Music – Kritik
VoD: Ödipus als Spielzeug – Angela Schanelec demontiert in ihrem traumhaften Film einen Mythos und baut ihn neu zusammen. Jeder Music-Track ist ein kleines Geschenk, und Staat, Religion und Verrat rascheln in Music wie Blätter im Wind.

Vom göttlichen Spiel sind die Füße ganz geschwollen, nichts anderes meint der Ödipus. Pirlo passt zu Grosso, der Fall ist eindeutig, die deutsche Fußballnationalmannschaft der Männer scheidet im Halbfinale der Weltmeisterschaft 2006 aus. Wortmann, Klinsmann, ein „schwarz-rot-goldener Exzess“ (Max Czollek), ein Gewitter, ein Schrei, ein Kind ist geboren und gleichzeitig schon in den Brunnen gefallen. In zwei Minuten kann sich eben alles verändern, scheint es, die Wolken ziehen weiter, auf der Suche nach einer neuen Ordnung, nach den nächsten Held*innen einer Geschichte, die längst geschrieben steht. Nicht eine, sondern gleich mehrere Tragödien bringt Music von Angela Schanelec zur Aufführung, die mit Abstand interessanteste Regisseurin im diesjährigen Berlinale-Wettbewerb.
Kamera mit eigenem Kopf

Keinen Film über das wirkmächtigste Trauerspiel der Antike hat sie gemacht, stärker einen, der ihren Mythos und weitere Mythen demontiert, ihre Motive an sich nimmt, sie dreht, wendet wie ein Spielzeug, das in Music gegen die Leinwand geworfen wird.

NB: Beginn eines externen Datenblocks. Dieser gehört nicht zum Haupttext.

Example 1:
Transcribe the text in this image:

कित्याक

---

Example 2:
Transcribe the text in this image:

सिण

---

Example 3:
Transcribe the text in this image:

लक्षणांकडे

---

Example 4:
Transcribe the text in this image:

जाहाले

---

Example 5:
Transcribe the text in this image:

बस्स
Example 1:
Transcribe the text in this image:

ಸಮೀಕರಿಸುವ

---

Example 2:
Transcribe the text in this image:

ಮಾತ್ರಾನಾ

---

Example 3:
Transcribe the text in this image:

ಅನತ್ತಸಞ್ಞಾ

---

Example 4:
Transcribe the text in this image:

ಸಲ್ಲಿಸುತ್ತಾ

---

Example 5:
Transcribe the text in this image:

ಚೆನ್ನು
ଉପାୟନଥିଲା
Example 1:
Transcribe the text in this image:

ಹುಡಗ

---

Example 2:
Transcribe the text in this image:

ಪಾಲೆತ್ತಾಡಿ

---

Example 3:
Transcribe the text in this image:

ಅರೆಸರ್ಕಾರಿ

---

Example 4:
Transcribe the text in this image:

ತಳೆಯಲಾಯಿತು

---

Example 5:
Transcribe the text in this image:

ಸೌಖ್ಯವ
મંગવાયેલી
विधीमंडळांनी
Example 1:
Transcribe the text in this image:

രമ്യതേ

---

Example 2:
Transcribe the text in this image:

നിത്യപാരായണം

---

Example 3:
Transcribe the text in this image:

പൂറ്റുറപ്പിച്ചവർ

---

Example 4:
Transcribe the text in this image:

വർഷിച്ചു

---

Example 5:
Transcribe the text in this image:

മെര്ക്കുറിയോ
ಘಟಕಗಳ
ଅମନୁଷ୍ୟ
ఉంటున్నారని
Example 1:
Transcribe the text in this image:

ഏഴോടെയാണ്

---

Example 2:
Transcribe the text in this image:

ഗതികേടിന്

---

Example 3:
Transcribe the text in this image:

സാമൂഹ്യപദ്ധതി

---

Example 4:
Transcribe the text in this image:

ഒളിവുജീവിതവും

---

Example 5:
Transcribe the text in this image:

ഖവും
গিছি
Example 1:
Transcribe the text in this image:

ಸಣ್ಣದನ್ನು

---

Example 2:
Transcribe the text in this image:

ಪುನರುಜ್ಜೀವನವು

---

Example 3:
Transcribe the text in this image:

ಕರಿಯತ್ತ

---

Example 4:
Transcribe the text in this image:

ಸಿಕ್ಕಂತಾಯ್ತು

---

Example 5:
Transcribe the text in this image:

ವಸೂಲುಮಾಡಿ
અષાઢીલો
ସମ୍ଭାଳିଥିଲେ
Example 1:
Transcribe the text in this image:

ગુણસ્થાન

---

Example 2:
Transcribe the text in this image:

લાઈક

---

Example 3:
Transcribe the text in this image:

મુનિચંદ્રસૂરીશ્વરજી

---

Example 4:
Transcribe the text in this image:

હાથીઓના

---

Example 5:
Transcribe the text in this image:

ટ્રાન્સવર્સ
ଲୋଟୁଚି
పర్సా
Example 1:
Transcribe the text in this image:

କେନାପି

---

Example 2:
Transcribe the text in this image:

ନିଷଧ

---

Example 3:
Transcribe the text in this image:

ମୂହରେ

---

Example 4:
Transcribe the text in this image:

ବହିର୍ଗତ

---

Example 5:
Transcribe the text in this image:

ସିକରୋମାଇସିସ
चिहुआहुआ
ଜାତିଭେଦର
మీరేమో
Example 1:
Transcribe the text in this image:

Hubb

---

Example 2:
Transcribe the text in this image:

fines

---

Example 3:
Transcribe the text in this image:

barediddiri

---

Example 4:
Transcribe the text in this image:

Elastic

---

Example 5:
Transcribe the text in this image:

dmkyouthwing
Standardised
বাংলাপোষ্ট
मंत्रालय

Als störrisch und spröde gilt das Kino der ehemaligen Theaterschauspielerin, weil es sich partout stringenten Erzählweisen verweigert, mehr show als tell, was nicht bedeutet, dass hier nichts erzählt werden würde, obwohl das gerne geschrieben wird über ihre Filme, tendenziell voller Bewunderung, teils vorwurfsvoll.
In Music wird erzählt, aber eben nicht von individuellen Leben oder characters, in die sich wer über die Sprache hineinfühlen könnte, und nicht mithilfe einer Kamera, die sonderlich daran interessiert wäre, Bewegung aufzuzeichnen und wiederzugeben, indem sie selbst permanent rotiert. Gelegentlich tut sie das zwar, nur folgt sie nicht ausschließlich den Menschen vor der Linse. Einen eigenen Kopf, einen eigenen Blick hat diese Kamera von Ivan Marković, der sich in langen Einstellungen entfaltet, auf Griechenland, auf Berlin, zu unterschiedlichen Zeitpunkten.
Der Tod der FDP am Potsdamer Platz

Übersetzen, aussparen, weglassen, das sind die Methoden Schanelecs, um über die Freuden der Liebe nachzudenken, die immer nur einen Augenblick anhalten. Die Jahre haben ihre Spuren hinterlassen. An den Felsen, Bäumen, Gebäuden und Autos sind diese Spuren manchmal leichter zu bemerken als an den Wellen und den Menschen. Das Kind vom Anfang wurde adoptiert, hat einen Namen bekommen. Jon (Aliocha Schneider) ist größer, stärker, so stark, dass er mit einem Stein einen Menschen umbringen kann. Ein Stückchen Seife pro Insasse, mit Kothurn lässt es sich auch in der Dusche beeindrucken. Die Gefängniswärterinnen zocken Tischtennis, machen Kreuzworträtsel. Briston oder Bristol, Spiegel oder Traum, es sind die zentralen Fragen in Music. Iro (Agathe Bonitzer) befindet sich unter den Aufseherinnen und kommt mit Jon zusammen, dem guten alten Mixtape sei Dank. Es folgen Kinder, eine Brille, eine Tochter, eine Wahrheit und das Licht, das Meer, plötzlich ein Sprung, der Klarheit bedeuten kann. Für die FDP wartet der Tod am Potsdamer Platz, wo sonst.
Brüche-Plädoyer statt Aufruf zur Einheit
Dialog findet selten zwischen den Figuren statt, die Bilder und Landschaften, die Lieder sind es, die sich miteinander und mit uns unterhalten, Vivaldi, Bach, Monteverdi, Pergolesi, jeder Track ein kleines Geschenk, das die Ohren und die Augen zusammen auspacken müssen. Die Tränen werden nicht getadelt, wenn die Götter uns endlich alleine lassen und die Kerne sich von der Schale der Granatäpfel ablöst. Erzählung bedarf in Music, der mehr für Brüche plädiert als zur Einheit aufruft, Geduld, Hingabe; ein Wagnis der Deutung.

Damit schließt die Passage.